Sunday, June 8, 2008

Obviously Unethical

I started reading a cognitive psychology textbook recently. I like brains, I guess.

One thing in particular struck me. In going over the various methods that the brain is studied (fMRI, EEG, etc), the author, some guy at Yale, mentioned studies on animals. Electrodes are placed in their brains to measure neuron activity, parts of monkey and cat brains are intentionally lesioned or lobotomized, among various other invasive techniques. The author then says, "obviously we cannot use these techniques on people."

Well why not? It's unethical, right? Why is it unethical? Obvious reasons (human rights, etc). So then why is it ethical to perform such tests on animals?

The predominant view of consciousness is the higher order thought theory.
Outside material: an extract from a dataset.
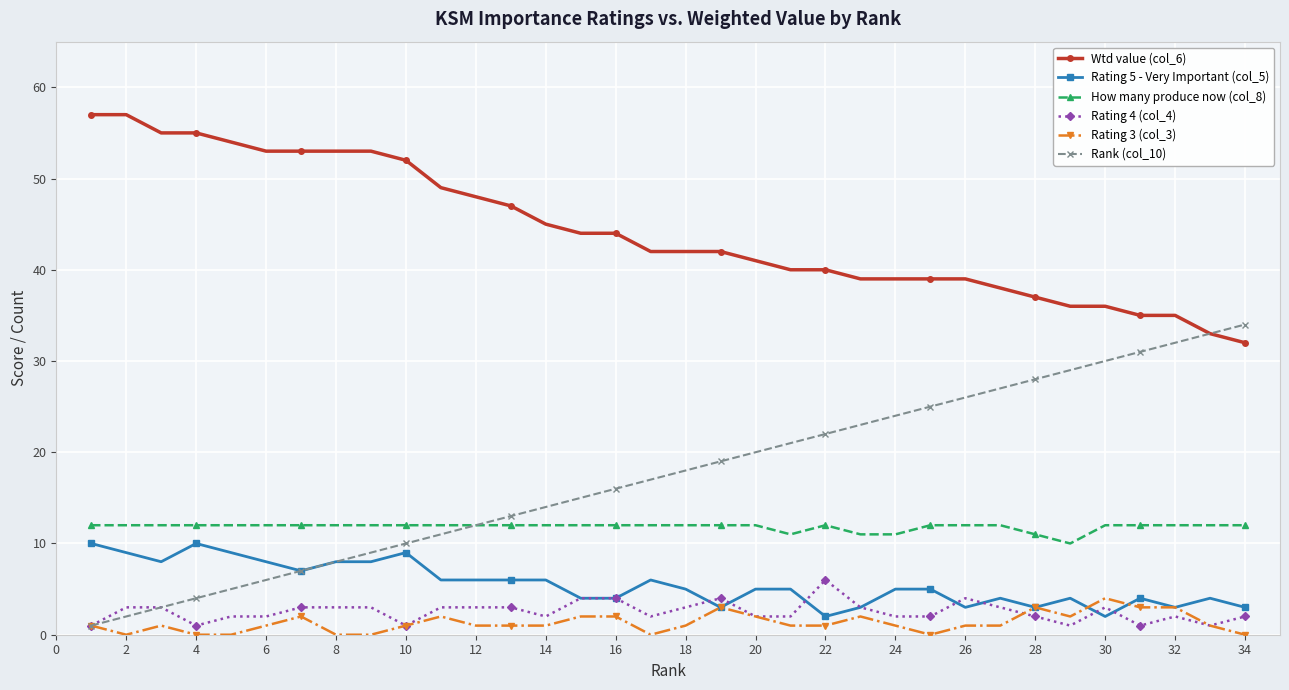

True or false: How many produce now (col_8) and Wtd value (col_6) intersect in this chart.

False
Consciousness is having thoughts about your mental states. To have a pain, you must think, however inchoate this thought might be, "I have a pain." Since animals, so far as we know, don't have higher order thoughts, they don't feel pain. Sure, they squirm, yelp, and whimper, but they don't feel pain. You see, all those things that animals do when they appear to be in pain are just preprogrammed actions.

First, we know just as little about animal consciousness as we do about human (animal) consciousness.

Second, you know who else lacks higher order thoughts? Little kids until they're around two to three years old, and many retarded adults. Why is it unethical to experiment on them, but ethical to experiment on animals?

Animals are enough like us to warrant studying their brains to learn about our own. Yet, they are apparently different enough to make it ethical to perform extremely cruel experiments on them.

Since the number of neurons doesn't seem to play a role in this demarcation, I guess it's nothing but a sort of species chauvinism. Or maybe it's even less than that, for while it's "obvious" that invasive experiments on the human brain are unethical, maybe it's only obvious because of the various laws preventing such a practice. I bet the obviousness would go away quickly if scientists were allowed to treat human subjects the way they treat their animal subjects.